Mirzoyan FM Warns Peace with Azerbaijan Still Uncertain

Mirzoyan FM Warns Peace with Azerbaijan Still Uncertain

Armenia’s Foreign Minister Ararat Mirzoyan acknowledged on Wednesday that last month’s U.S.-brokered agreements with Azerbaijan have not fully resolved the decades-long conflict between the two countries.

“We are still at the beginning of the road,” Mirzoyan told lawmakers during a question-and-answer session in the National Assembly. “Peace is a long process. It requires care, concern, and caution — both in what is said and in what is signed. After all, there is a long history of feud and bloodshed between the two peoples.”

Mirzoyan stressed that even a formal peace treaty would not mark the end of all tensions. “If we sign the peace treaty soon, we still cannot claim that everything is over and that peace has been fully established,” he said. “At best, we will have a situation where the sides are not shooting at each other and the risk of escalation is close to zero. But numerous problems remain.”

Chief among those problems, he said, is Azerbaijan’s continued refusal to release at least 23 Armenian prisoners still held in Baku. The treaty, initiated during the August 8 Washington summit hosted by U.S. President Donald Trump, does not address their release.

The agreement commits Armenia and Azerbaijan to recognize each other’s territorial integrity but does not define their heavily militarized border or create a mechanism for its delimitation. Opposition leaders and critics of Prime Minister Nikol Pashinyan argue that this omission leaves Armenian border communities vulnerable to fresh Azerbaijani incursions.

Baku continues to insist that Armenia amend its constitution, which it claims contains territorial claims against Azerbaijan, as a precondition for signing a final peace treaty. While Pashinyan has rejected this precondition publicly, he has announced plans to hold a constitutional referendum — a move the opposition has vowed to block.

Pashinyan defended the Washington agreements on Wednesday, declaring that “peace has been established” between the two countries and accusing domestic opponents and “external forces” of trying to “torpedo that peace.”

Russia has cast doubt on the deal’s durability. Russian Foreign Minister Sergei Lavrov said on Monday that the agreements could turn out to be a “flash in the pan” and warned that “not everything was agreed upon.”

A key element of the Washington accords is a pledge by Pashinyan to allow the United States to oversee “unhindered communication” between Azerbaijan and its Nakhichevan exclave through Armenia’s Syunik province. The route, dubbed the Trump Route for International Peace and Prosperity (TRIPP), has drawn criticism from Armenian opposition figures, who argue that it amounts to an extraterritorial “Zangezur corridor” long sought by Baku since the 2020 war.

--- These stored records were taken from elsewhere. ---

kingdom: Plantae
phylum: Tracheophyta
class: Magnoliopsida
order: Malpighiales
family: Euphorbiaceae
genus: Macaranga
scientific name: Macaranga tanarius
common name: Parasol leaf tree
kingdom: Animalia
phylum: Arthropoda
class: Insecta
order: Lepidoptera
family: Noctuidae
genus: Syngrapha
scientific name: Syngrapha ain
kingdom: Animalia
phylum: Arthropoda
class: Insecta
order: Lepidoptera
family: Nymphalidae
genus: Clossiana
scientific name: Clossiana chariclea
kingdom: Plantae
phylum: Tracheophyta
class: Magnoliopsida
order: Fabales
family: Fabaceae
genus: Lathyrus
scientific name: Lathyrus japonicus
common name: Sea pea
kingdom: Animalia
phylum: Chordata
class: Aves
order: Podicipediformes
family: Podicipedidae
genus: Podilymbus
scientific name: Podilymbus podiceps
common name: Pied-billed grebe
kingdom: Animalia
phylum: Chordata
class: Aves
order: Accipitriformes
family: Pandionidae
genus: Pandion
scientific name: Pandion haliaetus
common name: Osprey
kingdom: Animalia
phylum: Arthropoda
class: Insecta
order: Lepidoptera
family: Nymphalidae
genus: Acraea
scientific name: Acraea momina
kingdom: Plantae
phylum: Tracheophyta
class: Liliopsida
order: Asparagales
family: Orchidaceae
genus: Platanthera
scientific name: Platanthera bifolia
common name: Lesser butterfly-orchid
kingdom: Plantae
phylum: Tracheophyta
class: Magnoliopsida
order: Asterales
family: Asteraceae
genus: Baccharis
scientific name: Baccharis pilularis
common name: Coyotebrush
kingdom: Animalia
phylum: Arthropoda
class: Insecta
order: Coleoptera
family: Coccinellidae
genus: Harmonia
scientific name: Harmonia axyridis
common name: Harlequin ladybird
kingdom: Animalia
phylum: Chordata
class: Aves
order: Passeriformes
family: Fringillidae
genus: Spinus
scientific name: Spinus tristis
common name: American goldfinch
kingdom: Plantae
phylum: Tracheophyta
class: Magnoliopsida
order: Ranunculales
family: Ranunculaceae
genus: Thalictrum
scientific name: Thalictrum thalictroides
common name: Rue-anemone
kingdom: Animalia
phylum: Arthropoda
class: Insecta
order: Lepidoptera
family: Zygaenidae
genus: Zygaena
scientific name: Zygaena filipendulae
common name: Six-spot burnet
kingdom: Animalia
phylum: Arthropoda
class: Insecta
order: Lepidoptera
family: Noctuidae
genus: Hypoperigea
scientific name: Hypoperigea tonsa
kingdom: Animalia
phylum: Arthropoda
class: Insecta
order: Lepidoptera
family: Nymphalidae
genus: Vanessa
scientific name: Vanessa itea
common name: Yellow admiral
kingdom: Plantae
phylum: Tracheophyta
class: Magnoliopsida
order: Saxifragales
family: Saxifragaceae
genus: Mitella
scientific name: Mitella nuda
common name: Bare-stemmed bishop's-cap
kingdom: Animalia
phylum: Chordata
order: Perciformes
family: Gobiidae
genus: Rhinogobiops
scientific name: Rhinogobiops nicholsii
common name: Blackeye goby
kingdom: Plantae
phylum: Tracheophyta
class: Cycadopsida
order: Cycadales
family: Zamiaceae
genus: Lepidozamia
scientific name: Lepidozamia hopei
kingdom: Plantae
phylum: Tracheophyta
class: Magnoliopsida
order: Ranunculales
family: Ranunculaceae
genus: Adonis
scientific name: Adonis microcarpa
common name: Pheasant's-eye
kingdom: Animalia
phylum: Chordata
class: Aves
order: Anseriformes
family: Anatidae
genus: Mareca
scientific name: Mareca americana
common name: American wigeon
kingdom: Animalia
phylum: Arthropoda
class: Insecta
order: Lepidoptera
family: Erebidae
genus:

Pashinyan has rejected that characterization, insisting that the agreements preserve Armenia’s sovereignty over Syunik. He has suggested that modern technology will be used to avoid physical contact between Armenian border officials and Azerbaijani travelers.

Opposition MP Agnesa Khamoyan said this proves that Pashinyan has effectively conceded to Azerbaijani President Ilham Aliyev’s demand that “Azerbaijani cargo and Azerbaijani citizens should not see the faces of Armenian border guards.”

Aliyev again referred to the TRIPP as the “Zangezur corridor” earlier this week.